An ecologist at the University of Georgia will announce an “almost unheard of” discovery in the Tallassee Forest area of Athens-Clarke County that demonstrates the benefits of land conservation.
James W. Porter, the Meigs Professor of Ecology, will speak Aug. 25 at the Richard B. Russell Building Special Collections Libraries at 5:30 p.m. Porter’s talk, open free to the public, is held in conjunction with the exhibit “John Abbot: Early Georgia’s Naturalist Artist” in the Hargrett Rare Book and Manuscript Library. In addition to the rare watercolors on display in the exhibit, Porter will have more than 1,000 specimens of butterflies and moths from ACC available. The event is open free to the public; a reception will follow. The Russell Building is located at 300 S. Hull St. and parking is available in the Hull Street Parking Deck.
Porter’s research has revealed the presence of three lookalike species of Pearly Eye butterflies in the Tallassee Forest.

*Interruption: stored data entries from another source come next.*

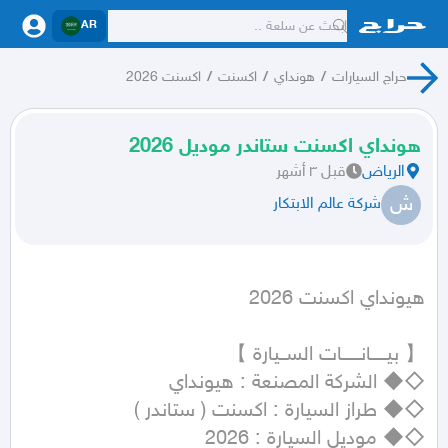
AR
حراج السيارات
/
هونداي
/
اكسنت
/
اكسنت 2026
هونداي اكسنت ستاندر موديل 2026
الرياض
قبل ٣ أشهر
ش
شركة عالم الابتكار
هيونداي اكسنت 2026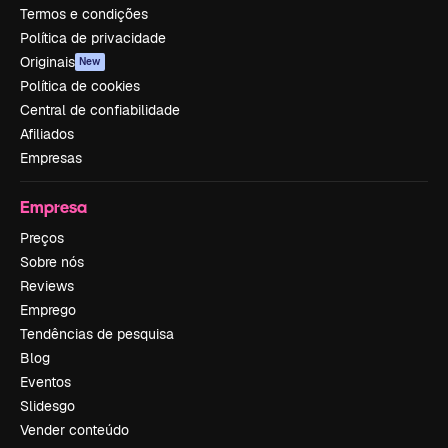
Termos e condições
Política de privacidade
Originais
New
Política de cookies
Central de confiabilidade
Afiliados
Empresas
Empresa
Preços
Sobre nós
Reviews
Emprego
Tendências de pesquisa
Blog
Eventos
Slidesgo
Vender conteúdo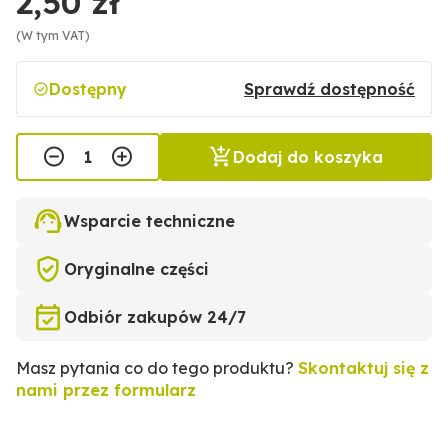
2,50 zł
(W tym VAT)
Dostępny
Sprawdź dostępność
Dodaj do koszyka
Wsparcie techniczne
Oryginalne części
Odbiór zakupów 24/7
Masz pytania co do tego produktu?
Skontaktuj się z
nami przez formularz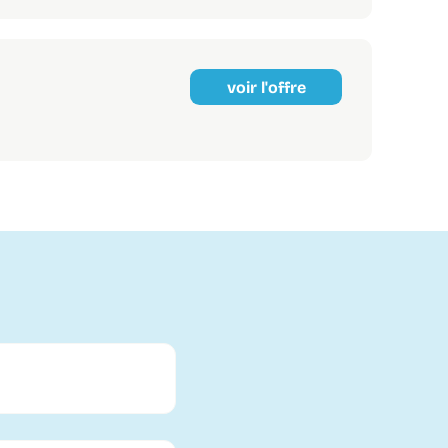
voir l'offre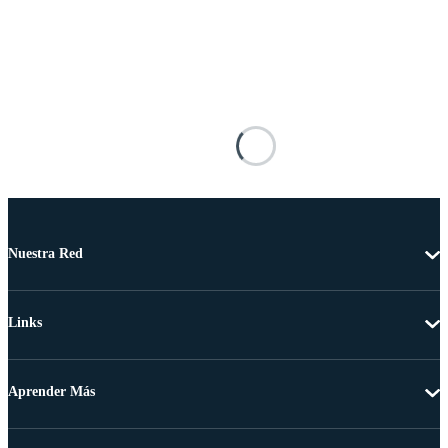
Nuestra Red
Links
Aprender Más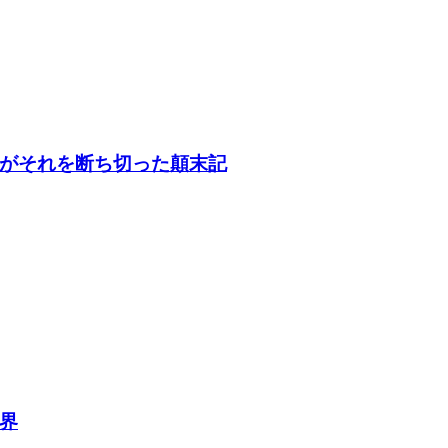
がそれを断ち切った顛末記
界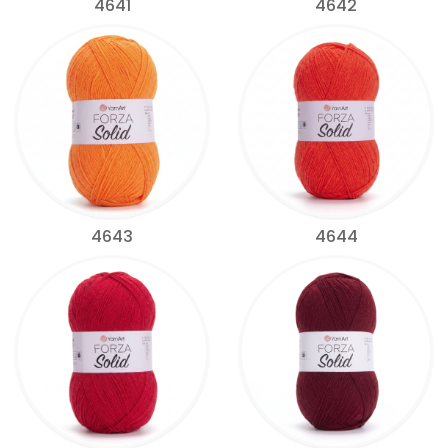
4641
4642
4643
4644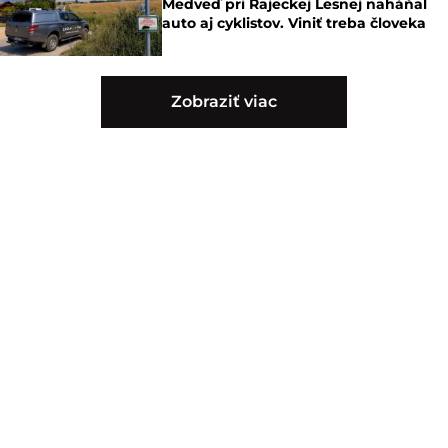
Medveď pri Rajeckej Lesnej naháňal
auto aj cyklistov. Viniť treba človeka
Zobraziť viac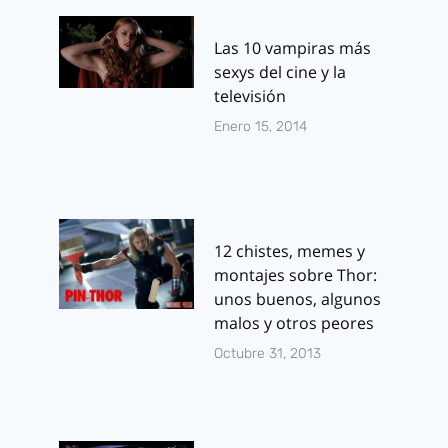
Las 10 vampiras más
sexys del cine y la
televisión
Enero 15, 2014
12 chistes, memes y
montajes sobre Thor:
unos buenos, algunos
malos y otros peores
Octubre 31, 2013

“The presence of three virtually indistinguishable, but genetically distinct, species at the same time and in the same place is almost unheard of outside the tropics. Illustrations of Pearly Eye butterflies in the Hargrett‘s copy of The Rarer Lepidopterous Insects of Georgia (1791) by Georgia naturalist John Abbott, show that more than 100 years before the scientific description of these species, the artist was clearly aware of the slight variations that were later used to distinguish them,” Porter said. “Mature and diverse forests and wetlands, like those at Tallassee, can provide niches for diverse species. Tallassee Forest can also be a refuge for species with ranges shifted by development, such as that in downtown Athens, and by changing climate.”
Porter will also show how the holdings of both the Hargrett Library and the Georgia Museum of Natural History can inform us, not just about our past, but also about our future.